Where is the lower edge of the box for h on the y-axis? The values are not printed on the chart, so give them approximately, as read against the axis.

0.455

_ _ _ _ _

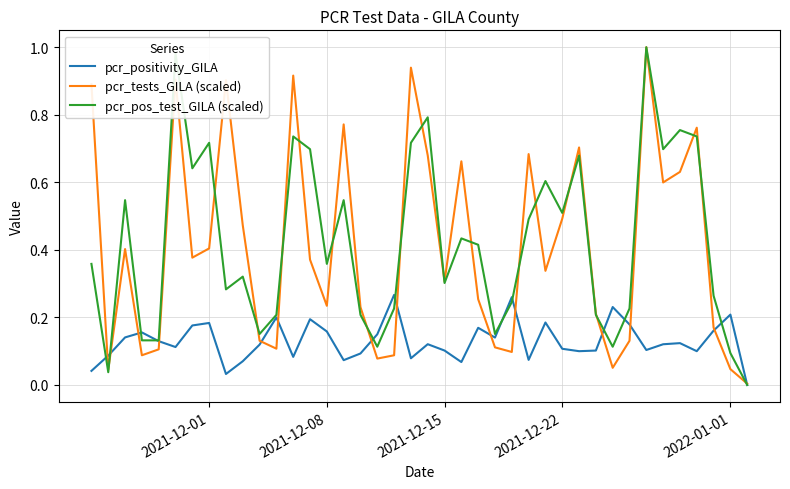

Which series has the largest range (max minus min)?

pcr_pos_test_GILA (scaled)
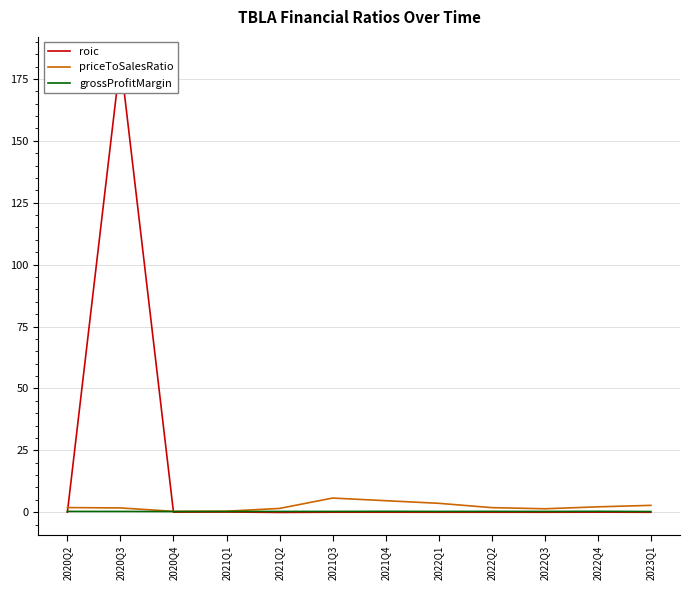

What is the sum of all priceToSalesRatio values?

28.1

_ _ _ _ _

Problem details =>
Gather every line of the listing above that contains the word "values" and copy each one. Case counts when matching.

Response =>
Where is the lower edge of the box for h on the y-axis? The values are not printed on the chart, so give them approximately, as read against the axis.
What is the sum of all priceToSalesRatio values?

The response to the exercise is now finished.